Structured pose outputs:

+++++

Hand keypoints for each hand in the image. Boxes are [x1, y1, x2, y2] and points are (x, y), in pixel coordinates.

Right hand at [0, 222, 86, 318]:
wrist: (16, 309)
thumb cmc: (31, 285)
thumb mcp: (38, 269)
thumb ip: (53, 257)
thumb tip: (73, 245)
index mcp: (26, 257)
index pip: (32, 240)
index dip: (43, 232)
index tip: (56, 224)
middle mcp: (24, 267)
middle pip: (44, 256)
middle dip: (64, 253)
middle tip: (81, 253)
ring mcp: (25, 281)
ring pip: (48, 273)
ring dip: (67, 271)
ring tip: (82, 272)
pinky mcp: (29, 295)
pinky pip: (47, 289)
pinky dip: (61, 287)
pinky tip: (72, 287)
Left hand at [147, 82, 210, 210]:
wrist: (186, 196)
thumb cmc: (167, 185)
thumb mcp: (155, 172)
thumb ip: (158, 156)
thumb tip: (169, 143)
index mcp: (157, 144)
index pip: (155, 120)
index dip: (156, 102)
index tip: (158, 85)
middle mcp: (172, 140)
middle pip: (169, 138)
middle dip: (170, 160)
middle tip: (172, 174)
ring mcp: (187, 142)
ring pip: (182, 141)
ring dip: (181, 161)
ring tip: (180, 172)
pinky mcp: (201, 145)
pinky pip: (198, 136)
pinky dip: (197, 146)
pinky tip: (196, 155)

+++++

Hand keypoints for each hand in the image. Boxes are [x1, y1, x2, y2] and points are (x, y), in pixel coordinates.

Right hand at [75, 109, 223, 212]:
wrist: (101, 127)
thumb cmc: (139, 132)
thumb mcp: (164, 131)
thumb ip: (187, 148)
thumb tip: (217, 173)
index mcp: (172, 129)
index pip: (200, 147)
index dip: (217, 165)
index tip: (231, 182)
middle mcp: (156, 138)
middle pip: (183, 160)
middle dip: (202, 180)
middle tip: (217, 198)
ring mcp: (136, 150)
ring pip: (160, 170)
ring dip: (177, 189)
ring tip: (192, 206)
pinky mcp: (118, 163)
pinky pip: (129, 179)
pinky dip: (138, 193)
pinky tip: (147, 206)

+++++

• What needs to be done
Your task is to count the lines of the records that contain "pinky". Answer with only that number.

• Solution
12